Movie Review: Goodbye Christopher Robin 0 454

This review was previously published at The National.

The world of celebrated children’s author A. A. Milne and the creation of his beloved Winnie the Pooh stories are chronicled in this frightfully polite biopic from director Simon Curtis (My Week with Marilyn) that flirts with dipping its toes into darker waters but steadfastly clings to safe tropes and always with its top button firmly fastened.

We start off in 1941 where we find an ageing Milne (Domhnall Gleeson in questionable make-up and greyed hair) and his wife Daphne (Margot Robbie) living on their secluded East Sussex farm. They receive a telegram informing them that their son, C.R. Milne, is missing presumed dead after heading off to fight in World War Two.

We then jump back in time to Milne on the front lines of the First World War. He returns from the fighting a changed man; suffering from PTSD (popped balloons evoking sudden gunfire et al.), becoming increasingly sick of just making people laugh with his West End plays and the general hustle-bustle that comes with big city life.
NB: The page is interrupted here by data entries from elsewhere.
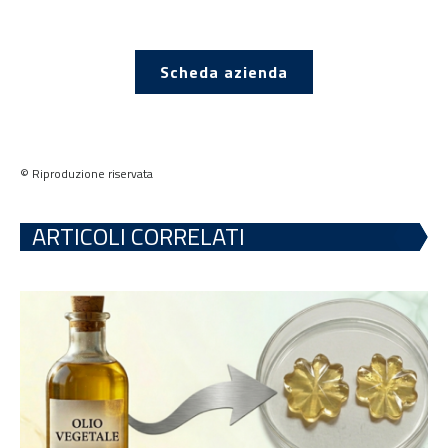
Scheda azienda
© Riproduzione riservata
ARTICOLI CORRELATI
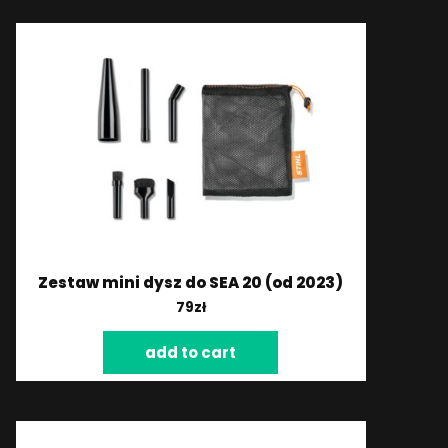
Zestaw mini dysz do SEA 20 (od 2023)
79
zł
add to cart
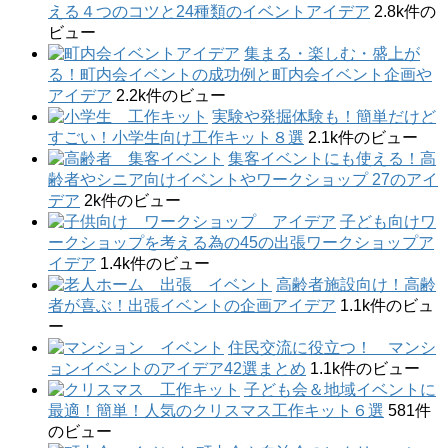
える４つのコツと24種類のイベントアイデア
2.8k件の
ビュー
集まる・楽しむ・盛上が
る！町内会イベントの成功例と町内会イベント企画や
アイデア
2.2k件のビュー
実験や発掘体験も！簡単だけど
すごい！小学生向け工作キット８選
2.1k件のビュー
集客イベントにも使える！高
齢者やシニア向けイベントやワークショップ 27のアイ
デア
2k件のビュー
子ども向けワ
ークショップを考える為の45の出張ワークショップア
イデア
1.4k件のビュー
高齢者施設向け！高齢
者が喜ぶ！出張イベントの企画アイデア
1.1k件のビュ
ー
住民交流に役立つ！ マンシ
ョンイベントのアイデア42選まとめ
1.1k件のビュー
子ども会＆地域イベントに
最適！簡単！人気のクリスマス工作キット６選
581件
のビュー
He convinces his reluctant wife to move to the country for some peace and quiet and where his infant son, Christopher Robin (played by Will Tilston at the younger age, Alex Lawther as he gets older), can go on the childhood adventures he deserves with the support of loving nanny Olive (Kelly Macdonald).

Settling into the kind of serene life he craves, he is inspired to create Winnie the Pooh and the rest of his soon-to-be-beloved friends inspired by the stuffed animals with which his young son has become so enamoured. Unfortunately for Christopher – referred to by everyone as “Billy Moon” – his father uses his real name in the stories, turning him into one of the most famous boys in the nation.
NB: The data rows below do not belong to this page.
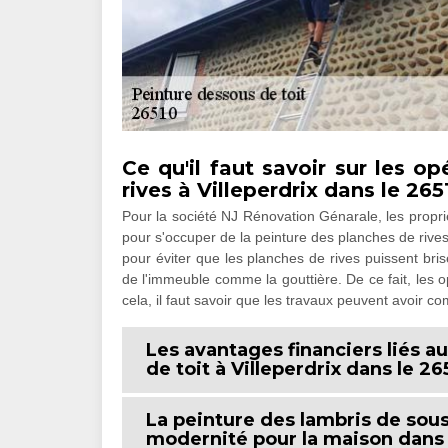
Ce qu'il faut savoir sur les o
rives à Villeperdrix dans le 265
Pour la société NJ Rénovation Génarale, les proprié
pour s'occuper de la peinture des planches de rives
pour éviter que les planches de rives puissent bri
de l'immeuble comme la gouttière. De ce fait, les o
cela, il faut savoir que les travaux peuvent avoir co
Les avantages financiers liés a
de toit à Villeperdrix dans le 2
La peinture des lambris de sous
modernité pour la maison dans la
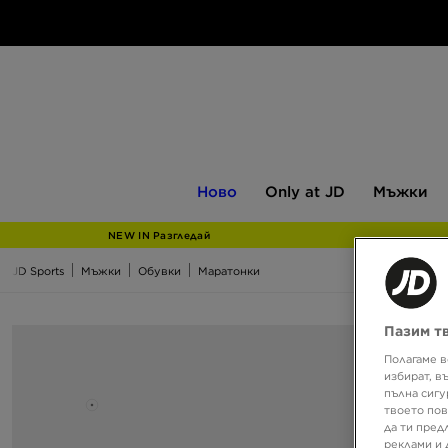
Ново
Only
Мъжки
Ново
Only at JD
Мъжки
at
JD
NEW IN Разгледай
JD Sports
Мъжки
Обувки
Маратонки
Пазим т
Полагаме в
избират, в
пълна сигу
твоето пов
да ти пред
реклами и 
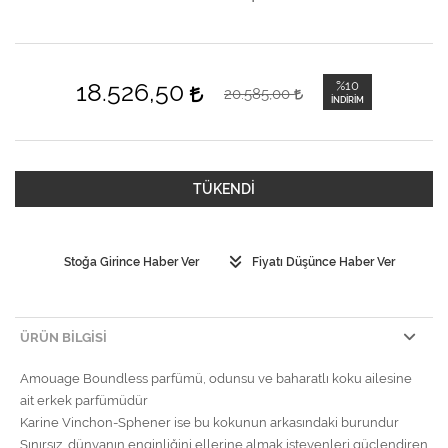
18.526,50
%10
20.585,00
İNDIRIM
TÜKENDİ
Stoğa Girince Haber Ver
Fiyatı Düşünce Haber Ver
ÜRÜN BILGISI
Amouage Boundless parfümü, odunsu ve baharatlı koku ailesine
ait erkek parfümüdür
Karine Vinchon-Sphener ise bu kokunun arkasındaki burundur
Sınırsız, dünyanın enginliğini ellerine almak isteyenleri güçlendiren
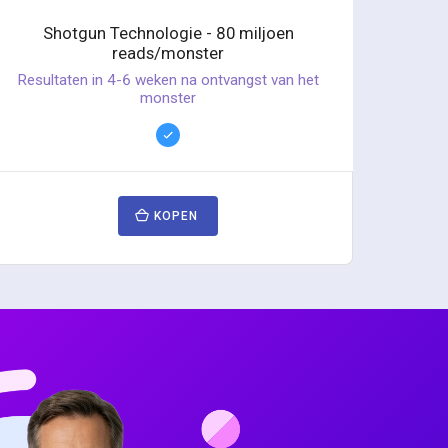
Shotgun Technologie - 80 miljoen
reads/monster
Resultaten in 4-6 weken na ontvangst van het
monster
KOPEN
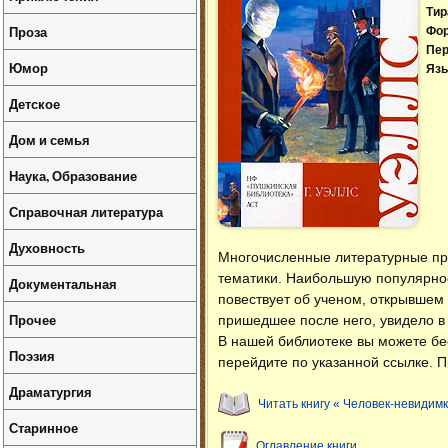
Тир
Проза
Фо
Пер
Юмор
Язы
Детское
Дом и семья
Наука, Образование
Справочная литература
Духовность
Многочисленные литературные пр
тематики. Наибольшую популярнос
Документальная
повествует об ученом, открывшем 
Прочее
пришедшее после него, увидело в 
В нашей библиотеке вы можете б
Поэзия
перейдите по указанной ссылке. П
Драматургия
Читать книгу « Человек-невидимк
Старинное
Оглавление книги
Despite the obvious attraction of it exploring the world famous Pooh stories, it’s a film much more interested in the effect it has on a fractured family clinging on to peacefulness, not least the unwanted attention thrust upon a young boy who simply isn’t equipped to handle it and how his parents carry on oblivious.
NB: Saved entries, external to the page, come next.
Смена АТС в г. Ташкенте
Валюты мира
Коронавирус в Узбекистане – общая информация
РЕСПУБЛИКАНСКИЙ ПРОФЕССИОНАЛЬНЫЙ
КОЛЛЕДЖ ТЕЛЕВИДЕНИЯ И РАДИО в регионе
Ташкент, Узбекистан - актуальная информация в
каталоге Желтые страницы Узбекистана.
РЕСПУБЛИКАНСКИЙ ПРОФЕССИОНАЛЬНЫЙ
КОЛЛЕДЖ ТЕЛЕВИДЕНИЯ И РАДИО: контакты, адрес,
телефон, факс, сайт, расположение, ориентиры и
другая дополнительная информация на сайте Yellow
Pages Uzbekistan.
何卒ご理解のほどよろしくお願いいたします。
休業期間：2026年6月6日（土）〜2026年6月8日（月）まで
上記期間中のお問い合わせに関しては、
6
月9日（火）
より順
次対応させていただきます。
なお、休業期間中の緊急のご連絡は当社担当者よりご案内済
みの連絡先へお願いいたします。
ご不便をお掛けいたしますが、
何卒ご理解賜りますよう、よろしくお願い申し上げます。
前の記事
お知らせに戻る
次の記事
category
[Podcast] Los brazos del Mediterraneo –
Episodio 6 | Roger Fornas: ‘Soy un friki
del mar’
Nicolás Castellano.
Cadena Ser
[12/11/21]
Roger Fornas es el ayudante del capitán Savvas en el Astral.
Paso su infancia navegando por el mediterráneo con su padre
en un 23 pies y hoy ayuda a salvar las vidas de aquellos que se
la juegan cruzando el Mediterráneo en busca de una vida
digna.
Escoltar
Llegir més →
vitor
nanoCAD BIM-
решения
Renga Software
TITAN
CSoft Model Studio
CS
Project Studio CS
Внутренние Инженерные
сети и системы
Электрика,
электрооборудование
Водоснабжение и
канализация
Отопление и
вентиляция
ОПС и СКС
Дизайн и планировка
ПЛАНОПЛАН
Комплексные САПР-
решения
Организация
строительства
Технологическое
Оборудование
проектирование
If anything it takes a curiously bleak outlook on what these stories mean to the world once they’ve been put out there, conveying a somewhat confusing message for a film that ultimately wants us to celebrate these stories as immortally cherished tales; that the Winnie the Pooh embraced immediately by the public and has now stood the test of time for almost a century is in some way missing the point of what it truly means to the author and a son who, inadvertently or not, was used as a tool of innocence to sell the idea of an idyllic childhood in Milne’s Hundred Acre Wood.

It’s bolstered by almost uniformly moving performances; Gleeson plays Milne with a kind of damaged empathy that makes you feel like you get to know the author beyond the public persona. Macdonald is oftentimes heart-breaking as Christopher’s devoted caregiver and Tilston walks away with the film as the adorably sweet-natured young Christopher. It’s only with Robbie that the film makes a misstep; she’s miscast as Milne’s wife and never stepping out of the shadow of cold motherly cliché.

In spite of its darker leanings, the film remains too buttoned up to properly wrestle with those themes in any sort of lasting way, far too polite to ever dive head first into the murky waters into which the drama intermittently peers.

Wrapped in Ben Smithard’s handsomely old-fashioned cinematography and soaked in Carter Burwell’s perpetually swelling score, it’s an aesthetically and emotionally appealing but nevertheless fairly vanilla period biopic best suited to being enjoyed on a rainy Sunday afternoon with tea and biscuits.